Task instructions – Please copy every line of the data below word for word, in the same order.

Saved data entries
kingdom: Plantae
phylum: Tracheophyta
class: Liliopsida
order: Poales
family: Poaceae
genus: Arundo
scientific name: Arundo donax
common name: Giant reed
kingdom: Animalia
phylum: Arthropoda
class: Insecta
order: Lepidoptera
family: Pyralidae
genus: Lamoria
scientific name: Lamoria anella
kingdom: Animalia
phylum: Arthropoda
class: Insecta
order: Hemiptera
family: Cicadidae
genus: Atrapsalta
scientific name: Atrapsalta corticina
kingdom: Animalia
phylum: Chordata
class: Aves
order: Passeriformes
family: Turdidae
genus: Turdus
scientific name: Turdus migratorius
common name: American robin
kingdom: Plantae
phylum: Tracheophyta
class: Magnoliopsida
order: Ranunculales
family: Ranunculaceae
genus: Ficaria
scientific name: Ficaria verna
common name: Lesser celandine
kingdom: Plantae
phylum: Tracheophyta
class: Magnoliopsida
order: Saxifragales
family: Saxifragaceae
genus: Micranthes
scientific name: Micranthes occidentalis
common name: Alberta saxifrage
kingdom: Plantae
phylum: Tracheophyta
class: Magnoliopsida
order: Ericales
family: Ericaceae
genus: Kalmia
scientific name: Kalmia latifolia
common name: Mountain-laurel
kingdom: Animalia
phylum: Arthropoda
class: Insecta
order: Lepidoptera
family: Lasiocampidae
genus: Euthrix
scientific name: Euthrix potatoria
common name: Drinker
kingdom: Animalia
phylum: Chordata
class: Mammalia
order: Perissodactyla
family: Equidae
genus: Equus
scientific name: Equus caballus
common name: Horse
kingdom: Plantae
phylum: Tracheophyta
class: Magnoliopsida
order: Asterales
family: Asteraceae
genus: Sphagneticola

Answer in full –
kingdom: Plantae
phylum: Tracheophyta
class: Liliopsida
order: Poales
family: Poaceae
genus: Arundo
scientific name: Arundo donax
common name: Giant reed
kingdom: Animalia
phylum: Arthropoda
class: Insecta
order: Lepidoptera
family: Pyralidae
genus: Lamoria
scientific name: Lamoria anella
kingdom: Animalia
phylum: Arthropoda
class: Insecta
order: Hemiptera
family: Cicadidae
genus: Atrapsalta
scientific name: Atrapsalta corticina
kingdom: Animalia
phylum: Chordata
class: Aves
order: Passeriformes
family: Turdidae
genus: Turdus
scientific name: Turdus migratorius
common name: American robin
kingdom: Plantae
phylum: Tracheophyta
class: Magnoliopsida
order: Ranunculales
family: Ranunculaceae
genus: Ficaria
scientific name: Ficaria verna
common name: Lesser celandine
kingdom: Plantae
phylum: Tracheophyta
class: Magnoliopsida
order: Saxifragales
family: Saxifragaceae
genus: Micranthes
scientific name: Micranthes occidentalis
common name: Alberta saxifrage
kingdom: Plantae
phylum: Tracheophyta
class: Magnoliopsida
order: Ericales
family: Ericaceae
genus: Kalmia
scientific name: Kalmia latifolia
common name: Mountain-laurel
kingdom: Animalia
phylum: Arthropoda
class: Insecta
order: Lepidoptera
family: Lasiocampidae
genus: Euthrix
scientific name: Euthrix potatoria
common name: Drinker
kingdom: Animalia
phylum: Chordata
class: Mammalia
order: Perissodactyla
family: Equidae
genus: Equus
scientific name: Equus caballus
common name: Horse
kingdom: Plantae
phylum: Tracheophyta
class: Magnoliopsida
order: Asterales
family: Asteraceae
genus: Sphagneticola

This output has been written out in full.